::: Material to process :::

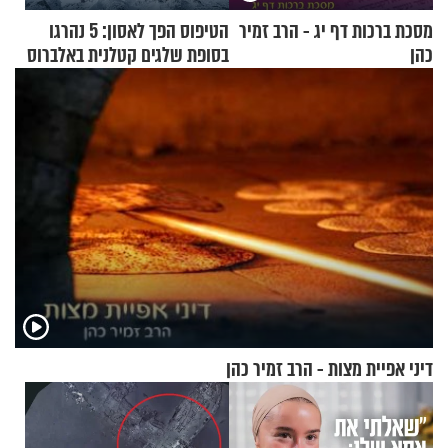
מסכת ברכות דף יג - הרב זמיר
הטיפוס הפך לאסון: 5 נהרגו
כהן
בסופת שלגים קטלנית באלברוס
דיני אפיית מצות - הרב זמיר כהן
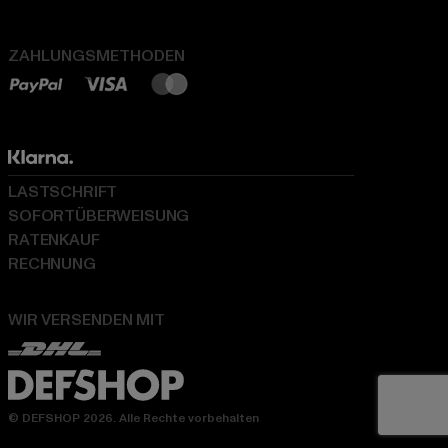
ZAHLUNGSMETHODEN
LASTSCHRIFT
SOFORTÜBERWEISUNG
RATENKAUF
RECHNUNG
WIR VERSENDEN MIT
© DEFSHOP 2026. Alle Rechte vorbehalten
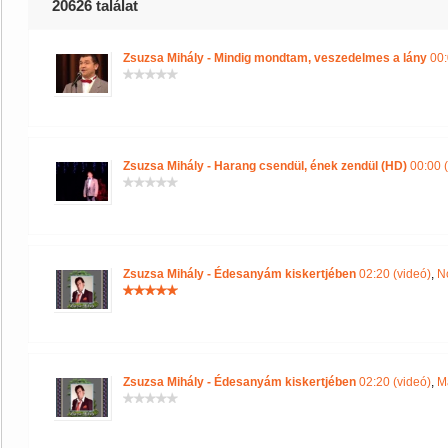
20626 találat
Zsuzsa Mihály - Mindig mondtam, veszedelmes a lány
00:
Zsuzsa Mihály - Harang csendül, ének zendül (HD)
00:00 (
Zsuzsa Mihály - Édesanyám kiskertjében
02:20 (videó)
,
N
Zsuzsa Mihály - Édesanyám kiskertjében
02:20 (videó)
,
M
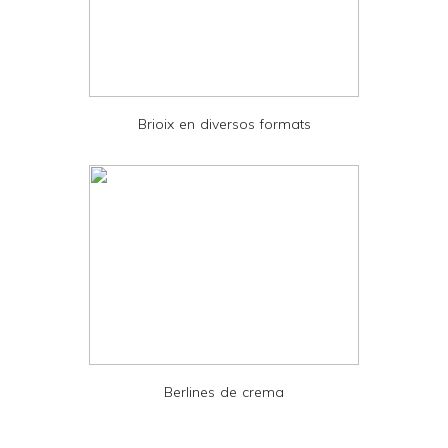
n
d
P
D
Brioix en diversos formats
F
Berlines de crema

:::

▸ **Activity**
Would you mind returning each entry above word for word, skipping the images?

▸ **The completed task**
מסכת ברכות דף יג - הרב זמיר
הטיפוס הפך לאסון: 5 נהרגו
כהן
בסופת שלגים קטלנית באלברוס
דיני אפיית מצות - הרב זמיר כהן
ZAHLUNGSMETHODEN
LASTSCHRIFT
SOFORTÜBERWEISUNG
RATENKAUF
RECHNUNG
WIR VERSENDEN MIT
© DEFSHOP 2026. Alle Rechte vorbehalten
20626 találat
Zsuzsa Mihály - Mindig mondtam, veszedelmes a lány
00:
Zsuzsa Mihály - Harang csendül, ének zendül (HD)
00:00 (
Zsuzsa Mihály - Édesanyám kiskertjében
02:20 (videó)
,
N
Zsuzsa Mihály - Édesanyám kiskertjében
02:20 (videó)
,
M
n
d
P
D
Brioix en diversos formats
F
Berlines de crema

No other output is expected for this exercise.